During the 1970s, as New York City experienced a fiscal crisis and underwent a demographic transformation that saw increases in its minority population, City politicians looked to Hamilton for advice. In the 1977 New York mayoral election, candidates competed for his endorsement even though he lived in New Rochelle.

Named the Wallace S. Sayre Professor of Government at Columbia in 1971, Hamilton taught American government, urban politics, and minority politics. A very popular teacher, he drew large numbers of students to his courses. In 1973 Hamilton recruited me as a junior faculty member. During the seven years I spent at Columbia, I taught undergraduate courses in political science and Contemporary Civilization. More important, I had a second opportunity to learn from Hamilton, whom I had not seen since our Tuskegee days 13 years earlier.

Not only did I come to call him “Chuck,” but I also got a chance to watch him teach both undergraduate and graduate students. He once told me that when he first started at Columbia, every course he taught had the word black in the title. However, since his expertise was far broader than protest politics, he soon began to teach graduate courses on public policy and undergraduate courses on American government. Despite his busy schedule, Hamilton was always approachable. The hallway outside his office at the southwest end of the SIPA building was often filled with students discussing City administration, presidential politics, and changes in the black leadership class.

He and I had many lively political discussions as well. I remember his explaining his theory of the connection between welfare and “functional anonymity”—that one unintended consequence of the welfare system was that it made black people less willing to confront social and political inequities for fear that speaking up would cost them their invisibility, and thus put an end to their benefits.

§ **RECORD EXCERPTS**
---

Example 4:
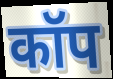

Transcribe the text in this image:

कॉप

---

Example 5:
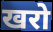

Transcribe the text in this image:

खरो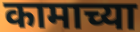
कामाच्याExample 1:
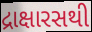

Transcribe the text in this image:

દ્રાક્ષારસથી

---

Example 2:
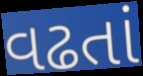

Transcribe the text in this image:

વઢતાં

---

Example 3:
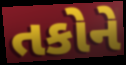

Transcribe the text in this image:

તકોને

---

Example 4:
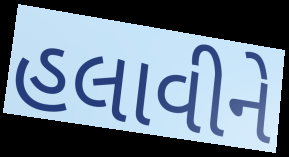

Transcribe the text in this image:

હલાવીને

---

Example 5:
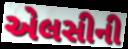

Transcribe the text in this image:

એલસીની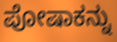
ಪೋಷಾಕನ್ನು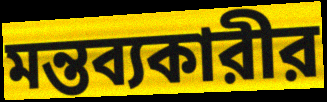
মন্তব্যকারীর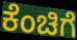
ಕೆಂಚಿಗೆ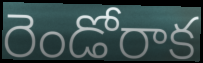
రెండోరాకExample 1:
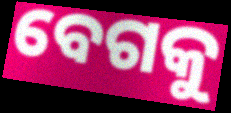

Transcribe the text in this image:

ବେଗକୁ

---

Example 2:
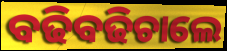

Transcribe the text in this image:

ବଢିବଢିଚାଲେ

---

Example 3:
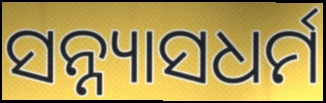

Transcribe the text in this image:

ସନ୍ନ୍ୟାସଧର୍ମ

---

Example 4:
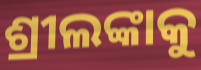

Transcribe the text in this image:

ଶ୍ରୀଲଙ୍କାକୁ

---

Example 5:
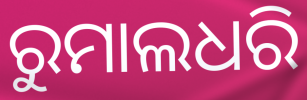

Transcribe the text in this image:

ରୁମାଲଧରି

§ **JOBS**
**a.** Answer these from the passage about Hamilton:
(i) Where did Hamilton live at the time of the 1977 New York mayoral election?
(ii) In what year was he named the Wallace S. Sayre Professor of Government at Columbia?
(iii) Where in the SIPA building was his office?
**b.** Please decide whether each statement agrees with the passage about Hamilton. Give yes or no and quote the words that decide it.
(i) Hamilton recruited the writer as a junior faculty member in 1973.
(ii) The writer spent ten years at Columbia.
(iii) Every course Hamilton taught during his whole time at Columbia had the word black in the title.
**c.** List every topic that the passage about Hamilton says students discussed in the hallway outside his office.
The lines aren't needed for anything here.

§ **RESULTS IN ORDER**
**a.**
(i) New Rochelle
(ii) 1971
(iii) At the southwest end

**b.**
(i) Yes: "In 1973 Hamilton recruited me as a junior faculty member."
(ii) No: "During the seven years I spent at Columbia"
(iii) No: "he soon began to teach graduate courses on public policy and undergraduate courses on American government."

**c.**
City administration
Presidential politics
Changes in the black leadership class